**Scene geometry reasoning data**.
┄┄┄┄┄┄┄┄┄┄┄┄┄┄┄┄┄┄┄┄
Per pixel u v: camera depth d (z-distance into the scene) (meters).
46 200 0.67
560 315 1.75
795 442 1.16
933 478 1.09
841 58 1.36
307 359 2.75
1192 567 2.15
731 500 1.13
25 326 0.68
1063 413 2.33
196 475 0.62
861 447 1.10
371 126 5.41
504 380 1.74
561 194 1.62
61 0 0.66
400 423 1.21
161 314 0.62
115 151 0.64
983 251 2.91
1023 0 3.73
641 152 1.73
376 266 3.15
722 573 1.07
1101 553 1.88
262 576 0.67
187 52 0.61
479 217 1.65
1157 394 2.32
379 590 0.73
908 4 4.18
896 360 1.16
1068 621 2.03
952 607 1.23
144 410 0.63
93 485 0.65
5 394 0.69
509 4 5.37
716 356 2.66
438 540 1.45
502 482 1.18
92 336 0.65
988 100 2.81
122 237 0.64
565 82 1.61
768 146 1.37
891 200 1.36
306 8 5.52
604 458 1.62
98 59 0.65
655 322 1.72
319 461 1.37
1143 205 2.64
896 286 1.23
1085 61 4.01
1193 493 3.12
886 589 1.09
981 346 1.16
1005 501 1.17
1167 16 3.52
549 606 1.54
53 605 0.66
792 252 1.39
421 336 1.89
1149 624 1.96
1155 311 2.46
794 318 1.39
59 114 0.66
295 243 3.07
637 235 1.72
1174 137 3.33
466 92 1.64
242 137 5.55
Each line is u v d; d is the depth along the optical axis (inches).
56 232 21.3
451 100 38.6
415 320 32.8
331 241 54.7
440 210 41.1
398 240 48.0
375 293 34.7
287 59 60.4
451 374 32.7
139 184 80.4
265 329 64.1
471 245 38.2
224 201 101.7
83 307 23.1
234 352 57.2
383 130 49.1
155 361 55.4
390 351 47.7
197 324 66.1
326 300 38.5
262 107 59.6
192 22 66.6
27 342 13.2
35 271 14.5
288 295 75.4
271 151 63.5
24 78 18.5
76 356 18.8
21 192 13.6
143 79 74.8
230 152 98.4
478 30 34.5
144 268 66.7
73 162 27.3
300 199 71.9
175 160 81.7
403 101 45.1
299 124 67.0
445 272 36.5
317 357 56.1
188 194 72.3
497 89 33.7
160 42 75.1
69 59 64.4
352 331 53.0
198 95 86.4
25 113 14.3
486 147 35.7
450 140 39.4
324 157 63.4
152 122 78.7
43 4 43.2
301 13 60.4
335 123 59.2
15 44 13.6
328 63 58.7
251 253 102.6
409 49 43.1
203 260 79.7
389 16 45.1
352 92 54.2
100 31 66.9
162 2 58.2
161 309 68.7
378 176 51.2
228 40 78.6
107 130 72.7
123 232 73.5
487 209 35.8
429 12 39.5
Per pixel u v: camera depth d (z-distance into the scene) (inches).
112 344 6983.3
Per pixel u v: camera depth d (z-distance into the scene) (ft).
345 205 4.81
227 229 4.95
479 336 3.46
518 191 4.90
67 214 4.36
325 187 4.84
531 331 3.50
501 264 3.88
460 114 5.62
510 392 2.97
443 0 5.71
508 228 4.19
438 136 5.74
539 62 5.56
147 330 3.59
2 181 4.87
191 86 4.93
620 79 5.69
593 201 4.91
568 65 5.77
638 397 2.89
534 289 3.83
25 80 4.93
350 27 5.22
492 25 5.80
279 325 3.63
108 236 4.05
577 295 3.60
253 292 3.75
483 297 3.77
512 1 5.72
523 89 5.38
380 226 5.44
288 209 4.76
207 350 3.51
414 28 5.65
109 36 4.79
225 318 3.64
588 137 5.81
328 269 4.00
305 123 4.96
┄┄┄┄┄┄┄┄┄┄┄┄┄┄┄┄┄┄┄┄
**PROBLEM DESCRIPTION**. Output, from the data above, the lines from the line with "896 286 1.23" to the line with "192 22 66.6" exactly as they stand, both ends included and nothing else.

**TASK OUTPUT**.
896 286 1.23
1085 61 4.01
1193 493 3.12
886 589 1.09
981 346 1.16
1005 501 1.17
1167 16 3.52
549 606 1.54
53 605 0.66
792 252 1.39
421 336 1.89
1149 624 1.96
1155 311 2.46
794 318 1.39
59 114 0.66
295 243 3.07
637 235 1.72
1174 137 3.33
466 92 1.64
242 137 5.55
Each line is u v d; d is the depth along the optical axis (inches).
56 232 21.3
451 100 38.6
415 320 32.8
331 241 54.7
440 210 41.1
398 240 48.0
375 293 34.7
287 59 60.4
451 374 32.7
139 184 80.4
265 329 64.1
471 245 38.2
224 201 101.7
83 307 23.1
234 352 57.2
383 130 49.1
155 361 55.4
390 351 47.7
197 324 66.1
326 300 38.5
262 107 59.6
192 22 66.6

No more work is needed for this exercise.